Os trabalhos do grupo do Departamento de Física da UFPE, com liderança experimental do professor Anderson S. L. Gomes e teórica do professor Ernesto P. Raposo, constituem algumas das primeiras demonstrações da fase vidro de spins fotônica (referências [33], [34] e [74] do documento acima mencionado).

De fato, desde 2015 este grupo de pesquisa da UFPE vem avançando no entendimento das fases complexas em lasers aleatórios, incluindo também distribuições de Lévy de intensidades, eventos estatísticos extremos, fases de Floquet e comportamento fotônico tipo turbulento.

O documento do Comitê Nobel escreve ainda que a referência [34] dos pesquisadores brasileiros “(…) conecta o trabalho inicial de Hasselmann ao de Parisi e ao papel da desordem e flutuações em sistemas complexos em geral.” (em tradução livre).

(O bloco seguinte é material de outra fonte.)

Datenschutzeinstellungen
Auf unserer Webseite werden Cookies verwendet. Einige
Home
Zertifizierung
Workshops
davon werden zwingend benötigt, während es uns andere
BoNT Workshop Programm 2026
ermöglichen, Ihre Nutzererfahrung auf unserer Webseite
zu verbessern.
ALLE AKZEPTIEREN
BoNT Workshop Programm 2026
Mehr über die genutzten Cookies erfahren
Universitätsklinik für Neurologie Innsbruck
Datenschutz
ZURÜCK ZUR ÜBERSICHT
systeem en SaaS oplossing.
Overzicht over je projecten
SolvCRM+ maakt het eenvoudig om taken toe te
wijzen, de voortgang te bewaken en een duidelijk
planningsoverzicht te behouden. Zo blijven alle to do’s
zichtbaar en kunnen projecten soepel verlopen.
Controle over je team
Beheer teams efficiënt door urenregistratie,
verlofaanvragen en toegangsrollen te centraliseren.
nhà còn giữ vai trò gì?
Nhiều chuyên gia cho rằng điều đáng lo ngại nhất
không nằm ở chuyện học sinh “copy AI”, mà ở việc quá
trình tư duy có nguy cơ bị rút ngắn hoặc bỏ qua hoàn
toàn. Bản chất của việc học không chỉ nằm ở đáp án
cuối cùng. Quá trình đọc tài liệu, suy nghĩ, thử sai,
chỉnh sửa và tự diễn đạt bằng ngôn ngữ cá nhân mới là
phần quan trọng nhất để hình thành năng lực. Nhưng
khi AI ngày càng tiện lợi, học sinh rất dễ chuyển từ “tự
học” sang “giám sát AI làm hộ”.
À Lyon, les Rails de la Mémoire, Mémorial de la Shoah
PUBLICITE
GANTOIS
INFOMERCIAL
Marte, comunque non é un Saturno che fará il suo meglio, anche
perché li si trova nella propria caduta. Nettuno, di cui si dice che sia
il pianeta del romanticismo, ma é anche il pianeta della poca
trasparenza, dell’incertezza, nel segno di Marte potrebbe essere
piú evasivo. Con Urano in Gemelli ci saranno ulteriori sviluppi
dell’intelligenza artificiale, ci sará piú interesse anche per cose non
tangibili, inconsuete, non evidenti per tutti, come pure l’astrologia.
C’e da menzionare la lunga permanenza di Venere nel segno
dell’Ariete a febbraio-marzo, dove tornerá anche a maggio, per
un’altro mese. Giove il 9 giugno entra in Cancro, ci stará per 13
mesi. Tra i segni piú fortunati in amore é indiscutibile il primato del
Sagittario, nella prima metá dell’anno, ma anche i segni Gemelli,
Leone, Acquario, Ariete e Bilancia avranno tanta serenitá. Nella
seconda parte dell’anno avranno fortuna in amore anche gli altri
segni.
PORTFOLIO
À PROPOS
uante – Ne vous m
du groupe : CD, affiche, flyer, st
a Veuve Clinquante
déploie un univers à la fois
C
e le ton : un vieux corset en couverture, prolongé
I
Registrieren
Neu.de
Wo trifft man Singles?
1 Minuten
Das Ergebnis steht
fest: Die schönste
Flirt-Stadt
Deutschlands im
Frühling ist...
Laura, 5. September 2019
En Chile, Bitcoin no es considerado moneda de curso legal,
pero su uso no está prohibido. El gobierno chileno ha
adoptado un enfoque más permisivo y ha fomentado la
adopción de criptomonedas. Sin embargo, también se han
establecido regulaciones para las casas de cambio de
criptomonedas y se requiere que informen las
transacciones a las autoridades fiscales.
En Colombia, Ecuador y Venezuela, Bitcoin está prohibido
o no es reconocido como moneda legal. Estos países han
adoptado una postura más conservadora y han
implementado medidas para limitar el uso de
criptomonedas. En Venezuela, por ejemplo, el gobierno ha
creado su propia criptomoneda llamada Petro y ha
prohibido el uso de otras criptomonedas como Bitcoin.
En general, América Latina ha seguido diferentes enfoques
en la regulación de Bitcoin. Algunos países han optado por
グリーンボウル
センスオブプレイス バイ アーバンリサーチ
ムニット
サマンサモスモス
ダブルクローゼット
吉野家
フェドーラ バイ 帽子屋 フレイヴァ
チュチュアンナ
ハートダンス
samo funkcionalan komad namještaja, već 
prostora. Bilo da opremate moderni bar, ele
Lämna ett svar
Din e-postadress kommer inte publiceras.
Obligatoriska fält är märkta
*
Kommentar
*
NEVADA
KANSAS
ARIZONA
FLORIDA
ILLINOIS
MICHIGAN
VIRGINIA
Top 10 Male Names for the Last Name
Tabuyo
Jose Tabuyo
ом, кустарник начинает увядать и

Além dos professores Gomes e Raposo, participaram também dos trabalhos acima citados os professores e pesquisadores do CNPq André L. Moura (UFAL, Campus Arapiraca), Antônio M. S. Macêdo (UFPE), Cid. B. de Araújo (UFPE), Iván R. R. González (UFRPE, campus de Belo Jardim), Lauro J. Q. Maia (UFG) e Leonardo de S. Menezes (UFPE).